Diseñada en armonía con su entorno, esta residencia en Portugal tiene como punto de partida el respeto por el paisaje natural

Ubicada cerca del centro de la ciudad de Fátima, pero ya integrada en un entorno con características fundamentalmente rurales, el proyecto de esta casa unifamiliar surge como una intervención que tiene en su génesis el respeto por el paisaje natural circundante, así como por las características del terreno en el que se sitúa, mientras busca potenciar los materiales locales y reduce significativamente la huella de carbono asociada al transporte.

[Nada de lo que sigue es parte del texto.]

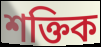
শক্তিক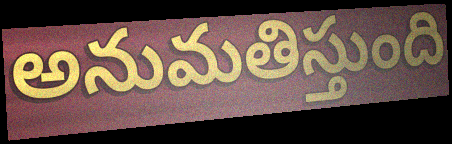
అనుమతిస్తుంది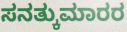
ಸನತ್ಕುಮಾರರ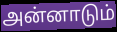
அன்னாடும்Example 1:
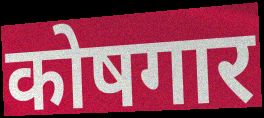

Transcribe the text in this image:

कोषगार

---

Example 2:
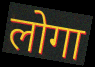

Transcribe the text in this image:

लोगा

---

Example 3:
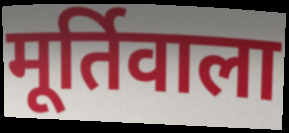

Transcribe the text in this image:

मूर्तिवाला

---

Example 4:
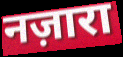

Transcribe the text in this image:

नज़ारा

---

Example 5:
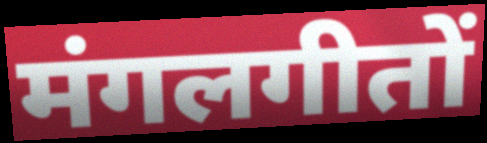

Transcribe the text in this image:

मंगलगीतोंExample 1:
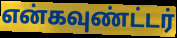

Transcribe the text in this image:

என்கவுண்ட்டர்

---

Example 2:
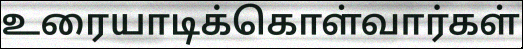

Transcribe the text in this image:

உரையாடிக்கொள்வார்கள்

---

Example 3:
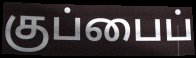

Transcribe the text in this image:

குப்பைப்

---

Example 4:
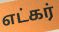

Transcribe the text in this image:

எட்கர்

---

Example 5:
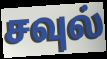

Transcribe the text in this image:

சவுல்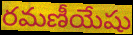
రమణీయేషు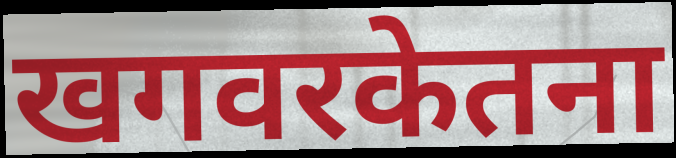
खगवरकेतना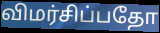
விமர்சிப்பதோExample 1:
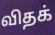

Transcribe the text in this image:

விதக்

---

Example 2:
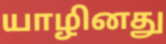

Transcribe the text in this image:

யாழினது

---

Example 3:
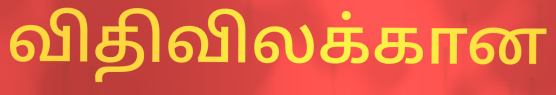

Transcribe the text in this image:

விதிவிலக்கான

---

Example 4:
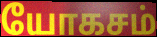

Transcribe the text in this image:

யோகசம்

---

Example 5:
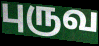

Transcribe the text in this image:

புருவ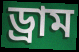
ড্ৰামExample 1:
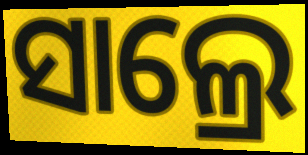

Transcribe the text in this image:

ସାଲ୍ରେ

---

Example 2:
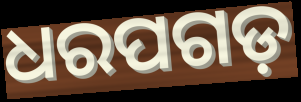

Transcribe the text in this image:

ଧରପଗଡ଼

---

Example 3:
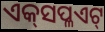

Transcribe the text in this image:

ଏକ୍‍ସପ୍ଳଏଟ୍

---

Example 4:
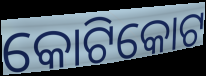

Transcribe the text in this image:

କୋଟିକୋଟ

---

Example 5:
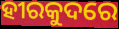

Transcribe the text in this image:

ହୀରକୁଦରେ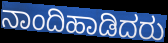
ನಾಂದಿಹಾಡಿದರು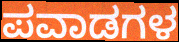
ಪವಾಡಗಳ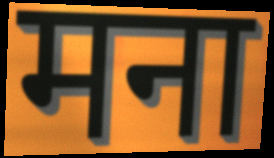
मना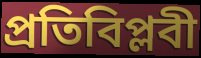
প্রতিবিপ্লবীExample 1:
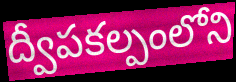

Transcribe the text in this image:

ద్వీపకల్పంలోని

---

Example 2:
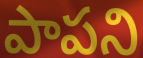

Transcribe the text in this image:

పాపని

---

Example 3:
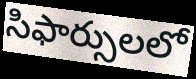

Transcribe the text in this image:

సిఫార్సులలో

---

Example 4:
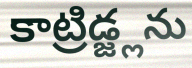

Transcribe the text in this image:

కాట్రిడ్జ్లను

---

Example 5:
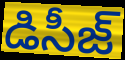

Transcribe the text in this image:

డిసీజ్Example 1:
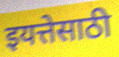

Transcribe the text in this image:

Proyecto arquitectónico y diseño de interiores: João Pedro Pedrosa –Arquitectos.
IG: @joaopedropedrosa_arquitectos
Ubicación: Fátima, Portugal.
Año: 2024.
Área construida: 345 m2.
Construcción: Concroc Unipessoal Lda.
Fotografía: Ivo Tavares Studio.

La casa se compone esencialmente de un volumen simple, en forma de “L”. Está ubicada en el terreno de manera que salvaguarda una integración armoniosa con la forestación existente compuesta por encinas, olivos y pinos, proporcionando un equilibrio entre confort, privacidad y respeto por el medio ambiente. Este volumen se posiciona sobre una plataforma plana, en el nivel más alto del terreno y cerca del camino de acceso público, al este. Para asegurar mayor privacidad en el recorrido de aproximación a la entrada principal, su elevación denota esta idea de mayor clausura, con aberturas más pequeñas, en contraste con los frentes orientados al oeste, que se abren generosamente hacia el área del jardín, mediante grandes aberturas, las cuales permiten crear una sensación de continuidad entre espacios internos y externos, además de que la luz natural se extiende de manera controlada, con el fin de proporcionar un ambiente luminoso y acogedor que aprovecha al máximo la orientación solar para reducir la necesidad de iluminación artificial.

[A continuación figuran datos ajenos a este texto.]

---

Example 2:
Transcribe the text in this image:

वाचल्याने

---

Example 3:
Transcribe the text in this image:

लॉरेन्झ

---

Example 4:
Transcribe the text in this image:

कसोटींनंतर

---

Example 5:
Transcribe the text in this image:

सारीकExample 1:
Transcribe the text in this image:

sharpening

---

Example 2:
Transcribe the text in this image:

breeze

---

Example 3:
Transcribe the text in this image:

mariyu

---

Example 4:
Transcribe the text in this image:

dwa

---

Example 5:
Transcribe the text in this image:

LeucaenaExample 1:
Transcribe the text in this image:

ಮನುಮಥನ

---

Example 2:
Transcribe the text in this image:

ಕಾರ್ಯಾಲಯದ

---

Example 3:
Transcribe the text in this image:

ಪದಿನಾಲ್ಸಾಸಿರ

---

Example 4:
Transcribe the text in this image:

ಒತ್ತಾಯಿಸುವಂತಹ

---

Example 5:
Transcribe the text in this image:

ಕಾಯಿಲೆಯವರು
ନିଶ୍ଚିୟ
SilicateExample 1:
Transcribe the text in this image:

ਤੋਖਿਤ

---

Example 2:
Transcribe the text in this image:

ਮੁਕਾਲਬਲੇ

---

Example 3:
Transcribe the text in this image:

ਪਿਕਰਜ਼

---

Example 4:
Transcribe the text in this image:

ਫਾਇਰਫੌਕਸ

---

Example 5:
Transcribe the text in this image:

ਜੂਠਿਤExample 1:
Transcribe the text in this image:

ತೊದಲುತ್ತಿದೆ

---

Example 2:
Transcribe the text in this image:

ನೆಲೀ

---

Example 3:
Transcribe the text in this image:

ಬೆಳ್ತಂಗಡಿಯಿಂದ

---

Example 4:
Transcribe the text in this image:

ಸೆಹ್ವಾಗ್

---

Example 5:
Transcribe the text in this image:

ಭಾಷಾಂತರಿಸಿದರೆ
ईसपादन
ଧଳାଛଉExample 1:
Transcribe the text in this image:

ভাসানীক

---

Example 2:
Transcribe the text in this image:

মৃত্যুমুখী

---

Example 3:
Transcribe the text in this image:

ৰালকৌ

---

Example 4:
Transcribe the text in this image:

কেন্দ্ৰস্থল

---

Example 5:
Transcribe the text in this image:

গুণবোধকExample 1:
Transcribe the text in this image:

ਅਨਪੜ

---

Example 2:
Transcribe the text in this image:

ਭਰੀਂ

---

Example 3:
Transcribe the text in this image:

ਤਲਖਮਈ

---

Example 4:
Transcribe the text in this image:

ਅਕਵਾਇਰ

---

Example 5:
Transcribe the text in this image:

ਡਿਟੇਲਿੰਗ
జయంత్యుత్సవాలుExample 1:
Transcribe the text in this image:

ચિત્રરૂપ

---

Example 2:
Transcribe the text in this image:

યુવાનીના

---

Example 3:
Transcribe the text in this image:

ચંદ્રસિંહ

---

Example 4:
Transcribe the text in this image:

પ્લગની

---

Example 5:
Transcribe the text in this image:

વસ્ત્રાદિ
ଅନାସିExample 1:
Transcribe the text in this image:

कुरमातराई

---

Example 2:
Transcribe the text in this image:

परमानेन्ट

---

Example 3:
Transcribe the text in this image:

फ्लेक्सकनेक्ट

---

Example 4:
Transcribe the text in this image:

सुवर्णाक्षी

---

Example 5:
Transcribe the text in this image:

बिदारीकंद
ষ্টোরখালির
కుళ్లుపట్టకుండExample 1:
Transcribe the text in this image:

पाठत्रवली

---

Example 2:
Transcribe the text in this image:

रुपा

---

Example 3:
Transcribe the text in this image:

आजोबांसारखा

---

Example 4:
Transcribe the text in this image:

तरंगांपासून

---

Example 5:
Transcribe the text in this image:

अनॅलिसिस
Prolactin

En cuanto al concepto de flexibilidad espacial, se buscaba que las habitaciones de los niños funcionaran como compartimentos versátiles, que permitieran su uso tanto como espacios de retiro durante las horas de descanso o estudio, o como espacios más cerrados, pero que al mismo tiempo pudieran abrirse en continuidad con las áreas sociales de la casa durante el día y el tiempo de juego. Esta idea de versatilidad se materializa mediante la creación de grandes paneles deslizantes, que permiten abrir estas habitaciones casi en toda la extensión de una de sus paredes, integrando el espacio del corredor que, a su vez, se relaciona de manera franca y directa con el jardín a través de una gran ventana. Esto facilita la ventilación cruzada natural, refrescando los espacios sin necesidad de sistemas mecánicos.

Con respecto a la materialidad, el carácter más diferenciador de este proyecto fue la oportunidad cada vez menos frecuente de utilizar materiales artesanales y locales, así como técnicas de construcción tradicionales, en contraste con el escenario actual de una creciente escasez de mano de obra especializada y el consecuente uso generalizado de materiales industrializados y completamente estandarizados. El uso de ladrillo sólido hecho a mano que cubre las fachadas es el mejor ejemplo de ello, ya que su fabricante logró completar la producción después de proporcionar el material necesario para la construcción de esta casa, a pesar de que le resultaba cada vez más difícil debido a su avanzada edad. Esto llevó al propietario y a uno de sus hijos a participar activamente en el proceso de producción, para que con su ayuda, fuera posible alcanzar la cantidad necesaria para llevar a cabo la obra, preservando así un oficio tradicional que, de otro modo, habría desaparecido. Sólo de esta manera fue posible obtener el resultado deseado en la composición y textura de las fachadas.